The internet was designed to not have any single point of failure.
Supposedly this was to ensure a communications network would survive a nuclear attack, a presumption that has since been cast into doubt. It’s certainly the case that down at the invisible-to-us level of the internet’s basic plumbing, its early engineers came up with an extraordinarily flexible structure that didn’t require the net’s data – be it a single email or all the information that produces a web page full of text, video and images – to be lumped together and sent down the same digital road.
Instead, information is split up into many tiny data “packets” and scattered down major routes and minor byways in milliseconds, rerouting around occasional roadblocks. It doesn’t matter if a few bits get lost along the way, because enough arrives to turn those intangible packets into a cat video or The Irish Times homepage.
But this week, a major internet outage demonstrated that even if this structural invincibility was a design principle, much has changed. Slowly, without most of us understanding the implications, a small set of virtual overlords has established structural choke points.
These are an unwanted adjunct of data moving inexorably into what is vaguely termed "the cloud" – not a fluffy data nirvana, but a growing empire of steel, concrete, cable and wires data centres. Yes, those very same anonymous warehouse boxes Ireland has scattered along motorways and nestled in bland industrial estates across the State.
And as in all empires, power is concentrated in a few at the top. Despite the unimaginable vastness of the 21st century internet, most of it is now delivered to us from the cloud structures controlled by of just a handful of companies, primarily Amazon via Amazon Web Services (AWS), Microsoft and Google, but there are others.
Configuration error
The outage this week was caused by a configuration error at Fastly, a company in a cloud subspeciality known as a CDN, a content delivery or distribution network. These cloud intermediaries reduce the time it takes web pages to load by hosting data across numerous data centres, rather than just one.
Fastly manages 10 per cent of global website traffic. Just two other CDN companies carry the majority of the rest – Cloudflare and Amazon's CloudFront. That is, until they don't, and web pages don't load at all.
Many media companies reply on Fastly’s service, and for about an hour on Tuesday morning, numerous media websites failed, including those of The Irish Times, the New York Times, the Financial Times and the Guardian. But other sites were affected, too, including Amazon (ironically) and GitHub, a site where millions of software developers manage their code.
Years ago, when we all relied less on the internet, outages were more common. Sites might go down due to problems with a web-hosting company, or a network, or a glitch in a company’s own web-hosting servers, or a hacking attempt. Cloud services have long been touted as a solution to that lack of reliability, on the basis that they offer a more professional, concentrated hosting, security and management service.
That might have been true for a while. But cloud services have consolidated into a few powerful apex specialists, with further ranks of cloud service providers arrayed within their fiefdoms, in an opaque sector subject to little regulation. Much of what such companies claim to be able to do is taken on faith.
Risks
Increasingly, we are seeing the weaknesses and risks inherent in reducing the net’s diversity and creating huge potential points of failure and vulnerability. A network outage now doesn’t take down one or 1,000 websites, it can take down thousands, even millions, at enormous collective cost to the organisations affected and their service users.

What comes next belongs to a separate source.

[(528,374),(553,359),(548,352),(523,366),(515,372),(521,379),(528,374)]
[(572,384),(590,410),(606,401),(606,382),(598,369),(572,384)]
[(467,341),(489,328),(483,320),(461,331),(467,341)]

We know the largest cloud services are fallible. Last year, an outage at AWS collapsed websites for many hours all down the US’s east coast, while an earlier failure at CDN Cloudflare took out much of the web.

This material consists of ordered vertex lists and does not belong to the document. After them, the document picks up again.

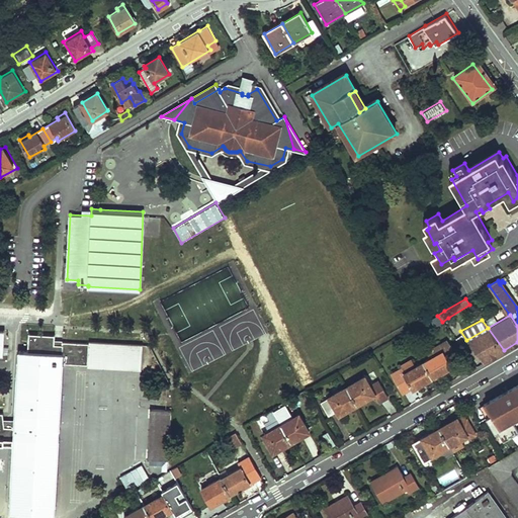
[(466,340),(483,363),(504,350),(488,328),(466,340)]
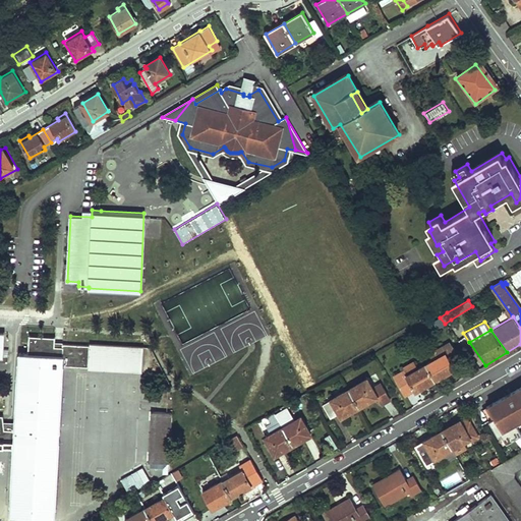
[(19,350),(15,420),(3,420),(3,415),(0,414),(0,438),(14,440),(10,516),(56,518),(63,367),(142,371),(143,346),(56,342),(56,337),(29,335),(27,351),(19,350)]
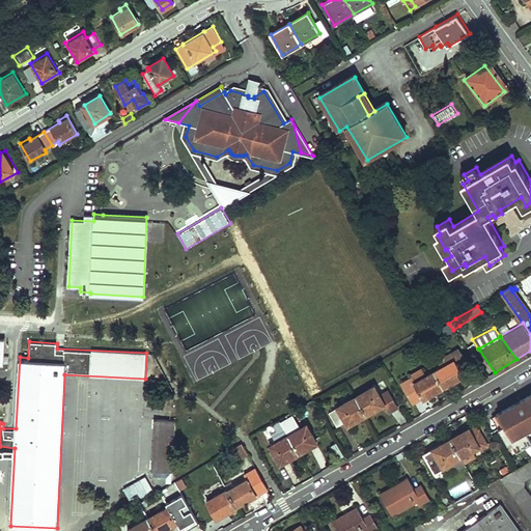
[(435,371),(444,388),(464,376),(460,371),(471,364),(457,348),(449,354),(453,361),(441,367),(435,371)]
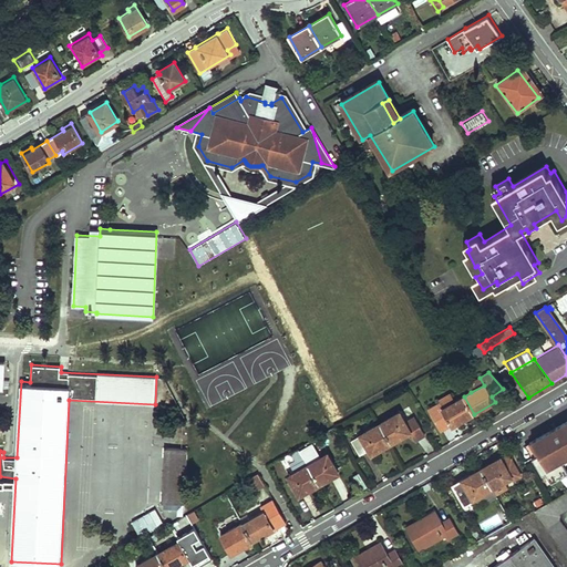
[(471,392),(484,385),(480,378),(466,385),(471,392)]
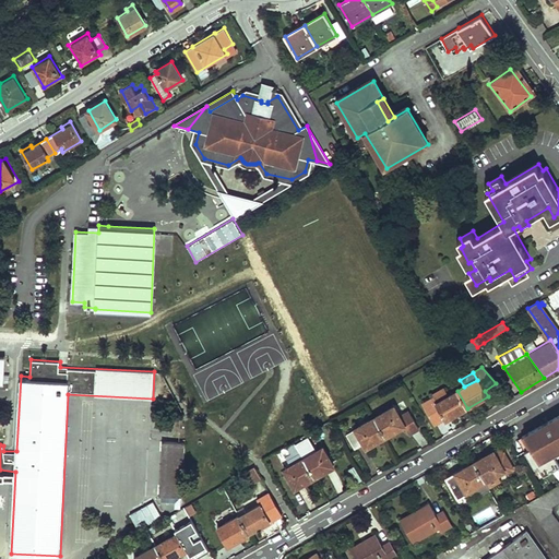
[(436,404),(450,395),(445,388),(431,396),(433,399),(436,404)]
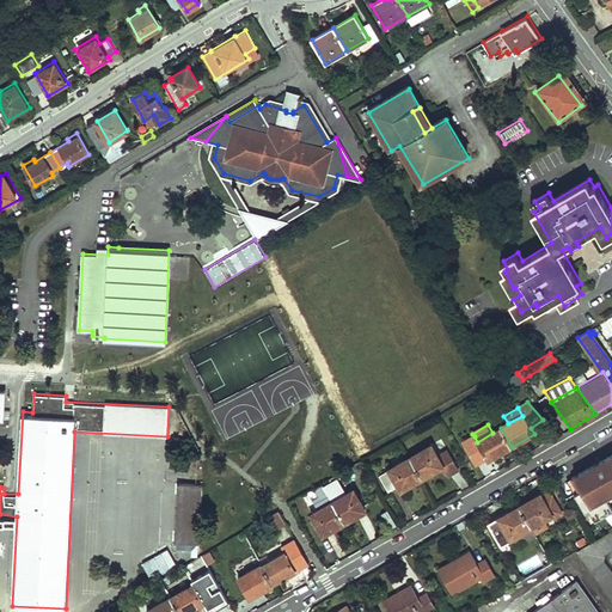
[(463,442),(476,463),(485,457),(488,460),(512,447),(501,428),(493,433),(477,442),(475,436),(463,442)]
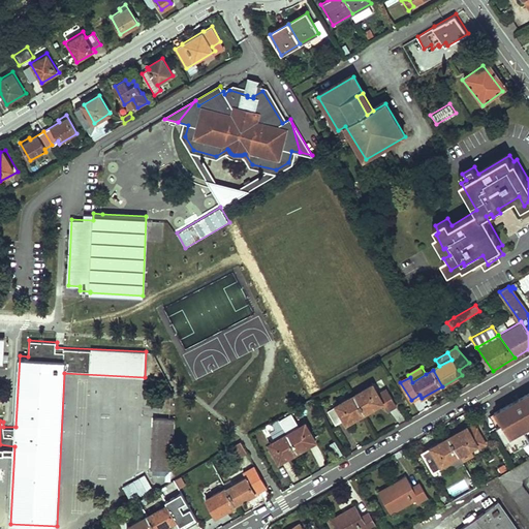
[(354,396),(365,412),(382,403),(387,411),(397,406),(386,389),(377,394),(372,385),(354,396)]
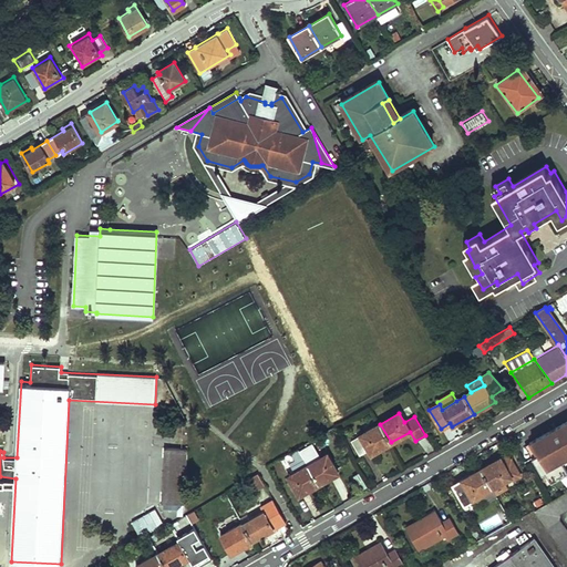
[(566,418),(529,441),(536,453),(532,455),(540,472),(546,468),(552,478),(566,470),(558,455),(566,450),(566,418)]
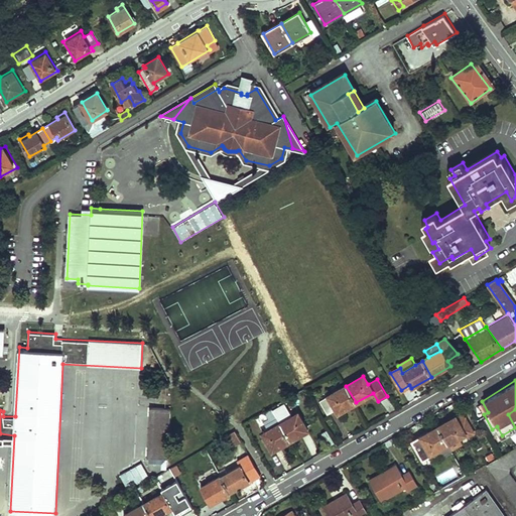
[(346,386),(318,401),(328,415),(335,410),(337,413),(356,402),(346,386)]
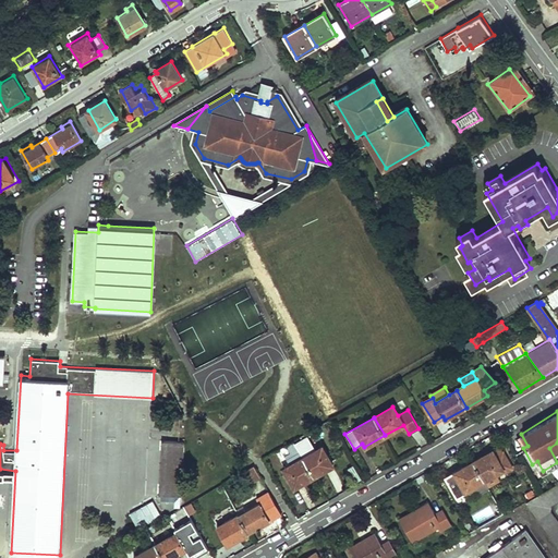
[(528,446),(521,434),(517,436),(523,448),(528,446)]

While the internet overall still has redundancy – that ability to route traffic elsewhere when there are basic plumbing problems – the narrowly controlled, highly concentrated cloud-based infrastructure built on top of that plumbing has created single points of failure for much of the visible internet. Almost everything we interact with is beholden to the few.
Rather than mitigating risk, the web’s infrastructure now concentrates risk, and not just from the inadvertent glitch. Even if the glitches and networking errors have been fixed relatively swiftly, anyone can see the disasters waiting to happen.
In particular: what happens when one of these few points of cloud concentration goes down due to a cyberattack? When a single point of failure causes millions of global knock-on points of failure? When much of the net collapses (AWS alone carries about 40 per cent of the net)? When our cloud-stored data leaks?
The aftermath of the Health Service Executive cyberattack should make us all aware of just how catastrophic that would be – and should compel Ireland to push for answers to this global infrastructure problem from its current position on the United Nations Security Council.